The safety implication. A frontier lab training a model 3x larger than the previous generation can't assume "capability X scales linearly from where we were". They must red-team for capabilities that might emerge in the new size class. The protocol: train; benchmark a wide capability suite (not just ones you care about); look for unexpected sharp gains; address before deployment.
The product implication. A team picking a model size for their use case shouldn't assume "next-size-up will have capability Y" without testing. Capabilities in your specific use case might be in the smooth regime (where size matters but each step gives small gains) or the step regime (where you need to cross a threshold). Test in the size class you intend to use.
The forecasting implication. Long-term capability forecasting is hard because we can't model phase transitions in advance. Short-term forecasting (next training run) is more tractable; you can extrapolate from training loss curves and benchmark suites. The middle ground (3-12 months out) is the genuinely hard zone where capability emergence creates uncertainty.
Common antipatterns
Treating "emergent" as magic. The capabilities are emergent in the sense of "appearing in larger models", not in the sense of "literally unexplainable". They have causes; the causes are findable; treating them as ineffable slows progress.

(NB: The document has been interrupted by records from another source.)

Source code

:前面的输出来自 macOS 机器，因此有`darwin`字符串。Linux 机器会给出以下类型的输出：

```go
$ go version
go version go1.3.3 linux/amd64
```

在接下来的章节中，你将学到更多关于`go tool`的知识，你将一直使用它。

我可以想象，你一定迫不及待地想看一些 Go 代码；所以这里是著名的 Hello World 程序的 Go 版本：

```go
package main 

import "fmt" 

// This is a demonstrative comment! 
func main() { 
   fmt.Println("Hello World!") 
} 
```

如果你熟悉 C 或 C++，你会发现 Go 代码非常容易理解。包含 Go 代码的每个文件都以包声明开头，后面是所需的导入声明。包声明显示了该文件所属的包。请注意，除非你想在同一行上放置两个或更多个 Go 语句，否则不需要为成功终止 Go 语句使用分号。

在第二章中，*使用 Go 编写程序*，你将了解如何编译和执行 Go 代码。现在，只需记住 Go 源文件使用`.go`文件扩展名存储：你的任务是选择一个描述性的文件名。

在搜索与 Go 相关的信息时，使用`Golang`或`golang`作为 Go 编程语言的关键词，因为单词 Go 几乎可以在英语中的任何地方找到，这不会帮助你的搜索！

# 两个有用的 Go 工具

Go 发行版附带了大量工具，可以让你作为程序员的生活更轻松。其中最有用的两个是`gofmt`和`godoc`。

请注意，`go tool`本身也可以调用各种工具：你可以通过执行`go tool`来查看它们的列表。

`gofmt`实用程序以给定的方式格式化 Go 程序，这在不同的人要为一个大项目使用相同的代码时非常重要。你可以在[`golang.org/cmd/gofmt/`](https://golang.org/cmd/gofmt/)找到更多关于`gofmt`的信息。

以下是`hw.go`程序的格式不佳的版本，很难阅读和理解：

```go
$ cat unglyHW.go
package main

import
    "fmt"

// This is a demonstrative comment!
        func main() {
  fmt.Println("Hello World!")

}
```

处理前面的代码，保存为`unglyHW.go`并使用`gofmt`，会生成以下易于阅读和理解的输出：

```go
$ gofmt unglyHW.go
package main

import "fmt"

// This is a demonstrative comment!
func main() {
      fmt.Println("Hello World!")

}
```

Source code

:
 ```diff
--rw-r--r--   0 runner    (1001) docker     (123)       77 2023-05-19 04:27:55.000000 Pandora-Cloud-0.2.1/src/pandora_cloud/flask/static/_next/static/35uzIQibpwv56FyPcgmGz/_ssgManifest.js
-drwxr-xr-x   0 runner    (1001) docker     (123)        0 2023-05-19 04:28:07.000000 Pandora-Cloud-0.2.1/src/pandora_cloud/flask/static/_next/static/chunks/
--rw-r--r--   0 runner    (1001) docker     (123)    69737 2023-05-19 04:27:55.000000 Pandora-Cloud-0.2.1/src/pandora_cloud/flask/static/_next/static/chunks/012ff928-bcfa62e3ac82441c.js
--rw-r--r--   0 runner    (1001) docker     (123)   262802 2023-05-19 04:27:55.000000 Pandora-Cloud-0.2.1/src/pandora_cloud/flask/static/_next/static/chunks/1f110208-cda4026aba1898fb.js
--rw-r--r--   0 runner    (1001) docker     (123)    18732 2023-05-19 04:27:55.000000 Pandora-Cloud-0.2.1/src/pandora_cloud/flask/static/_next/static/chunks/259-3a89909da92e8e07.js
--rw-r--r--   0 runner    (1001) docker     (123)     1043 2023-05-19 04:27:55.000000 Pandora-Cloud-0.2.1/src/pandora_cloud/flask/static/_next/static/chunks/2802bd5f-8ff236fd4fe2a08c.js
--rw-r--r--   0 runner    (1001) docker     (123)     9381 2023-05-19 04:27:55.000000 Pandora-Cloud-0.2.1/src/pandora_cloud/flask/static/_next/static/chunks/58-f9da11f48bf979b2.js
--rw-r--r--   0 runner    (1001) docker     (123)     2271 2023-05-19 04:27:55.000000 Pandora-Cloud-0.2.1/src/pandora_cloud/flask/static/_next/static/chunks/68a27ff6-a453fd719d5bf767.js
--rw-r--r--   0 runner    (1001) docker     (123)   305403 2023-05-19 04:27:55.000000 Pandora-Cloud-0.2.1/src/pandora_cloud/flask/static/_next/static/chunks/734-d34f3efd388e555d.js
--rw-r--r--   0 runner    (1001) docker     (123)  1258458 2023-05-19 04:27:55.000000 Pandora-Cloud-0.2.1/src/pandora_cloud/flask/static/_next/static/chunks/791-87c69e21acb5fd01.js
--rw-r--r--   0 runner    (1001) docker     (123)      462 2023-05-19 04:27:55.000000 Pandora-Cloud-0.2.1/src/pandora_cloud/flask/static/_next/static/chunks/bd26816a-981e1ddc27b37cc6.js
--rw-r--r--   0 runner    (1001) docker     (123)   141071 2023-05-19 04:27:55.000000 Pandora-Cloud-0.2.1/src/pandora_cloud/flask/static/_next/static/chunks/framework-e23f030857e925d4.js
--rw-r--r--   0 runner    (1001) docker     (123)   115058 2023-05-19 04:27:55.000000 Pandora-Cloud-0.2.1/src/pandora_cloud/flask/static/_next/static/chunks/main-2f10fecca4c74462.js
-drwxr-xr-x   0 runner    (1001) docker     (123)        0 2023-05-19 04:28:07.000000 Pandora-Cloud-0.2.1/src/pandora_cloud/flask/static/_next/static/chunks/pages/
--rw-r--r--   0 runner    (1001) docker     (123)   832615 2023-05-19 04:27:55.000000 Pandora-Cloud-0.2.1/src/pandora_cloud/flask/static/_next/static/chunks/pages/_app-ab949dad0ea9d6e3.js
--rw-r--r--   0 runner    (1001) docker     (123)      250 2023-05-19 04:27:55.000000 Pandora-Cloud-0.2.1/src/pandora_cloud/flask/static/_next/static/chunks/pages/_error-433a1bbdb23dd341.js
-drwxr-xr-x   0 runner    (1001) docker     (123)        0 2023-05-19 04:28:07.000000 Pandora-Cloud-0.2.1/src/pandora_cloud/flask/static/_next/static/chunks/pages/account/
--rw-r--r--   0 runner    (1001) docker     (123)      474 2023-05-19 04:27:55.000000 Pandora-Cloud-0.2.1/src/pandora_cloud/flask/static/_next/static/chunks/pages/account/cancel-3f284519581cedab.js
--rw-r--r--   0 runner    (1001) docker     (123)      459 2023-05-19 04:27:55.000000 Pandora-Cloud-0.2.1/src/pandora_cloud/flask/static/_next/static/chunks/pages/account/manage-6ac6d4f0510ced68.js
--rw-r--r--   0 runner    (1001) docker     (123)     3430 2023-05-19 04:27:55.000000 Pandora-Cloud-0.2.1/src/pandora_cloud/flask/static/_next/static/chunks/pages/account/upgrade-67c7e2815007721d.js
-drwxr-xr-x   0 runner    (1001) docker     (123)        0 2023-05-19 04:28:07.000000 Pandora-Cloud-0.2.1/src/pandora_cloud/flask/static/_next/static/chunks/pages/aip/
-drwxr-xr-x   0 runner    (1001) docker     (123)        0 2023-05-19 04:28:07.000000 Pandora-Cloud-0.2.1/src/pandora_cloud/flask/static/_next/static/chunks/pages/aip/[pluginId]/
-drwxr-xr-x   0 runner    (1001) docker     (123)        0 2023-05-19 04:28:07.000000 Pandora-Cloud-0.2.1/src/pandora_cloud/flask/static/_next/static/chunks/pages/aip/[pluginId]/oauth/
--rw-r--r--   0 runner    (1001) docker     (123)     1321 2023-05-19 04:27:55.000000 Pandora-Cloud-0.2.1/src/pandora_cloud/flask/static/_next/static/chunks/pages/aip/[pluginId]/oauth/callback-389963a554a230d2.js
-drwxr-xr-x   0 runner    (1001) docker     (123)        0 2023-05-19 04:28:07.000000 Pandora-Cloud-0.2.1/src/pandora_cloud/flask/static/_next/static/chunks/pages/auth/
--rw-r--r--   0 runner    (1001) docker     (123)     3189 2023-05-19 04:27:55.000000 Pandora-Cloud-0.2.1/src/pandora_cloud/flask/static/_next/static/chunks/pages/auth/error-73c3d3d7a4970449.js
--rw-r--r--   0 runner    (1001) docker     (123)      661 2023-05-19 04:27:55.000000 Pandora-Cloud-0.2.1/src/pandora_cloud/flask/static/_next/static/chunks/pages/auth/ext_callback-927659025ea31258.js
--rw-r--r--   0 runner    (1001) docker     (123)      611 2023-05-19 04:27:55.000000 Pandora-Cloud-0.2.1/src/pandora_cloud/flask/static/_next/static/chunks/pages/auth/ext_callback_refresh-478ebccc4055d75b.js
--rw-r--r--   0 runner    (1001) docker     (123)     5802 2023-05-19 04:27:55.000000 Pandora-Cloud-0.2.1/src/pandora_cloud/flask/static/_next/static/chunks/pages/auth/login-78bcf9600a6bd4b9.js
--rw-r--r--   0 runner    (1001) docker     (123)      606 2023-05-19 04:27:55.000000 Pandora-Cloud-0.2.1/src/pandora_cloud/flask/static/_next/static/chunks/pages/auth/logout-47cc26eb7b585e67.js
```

Picking a model size based on a paper's claims about emergence. Different evaluations show different transition points. Test in YOUR specific use case before committing to a size; the literature's transitions may not be yours.
Assuming smooth progress. Some capabilities really do emerge sharply. If your product depends on a capability at a specific size, validate experimentally; don't extrapolate from prior generations.
Ignoring the metric definition. "Accuracy" can mean exact-match, F1, BLEU, partial credit, expert judgment. Each metric has different smoothness properties. The same model can look emergent on one metric and smooth on another.
What to do this week
Three moves. (1) For your highest-stakes use case, test 2-3 model sizes (smaller, current, larger) on your real eval set. The shape of the size-vs-quality curve tells you whether you're in a smooth or step regime. (2) Define your eval metric carefully. Exact-match is harsh; partial-credit metrics surface smooth improvements that matter for product UX. (3) If you're depending on a capability that's near the emergence threshold for your model size, plan for the threshold to move, set up A/B testing infrastructure that lets you compare models without redeploying app code.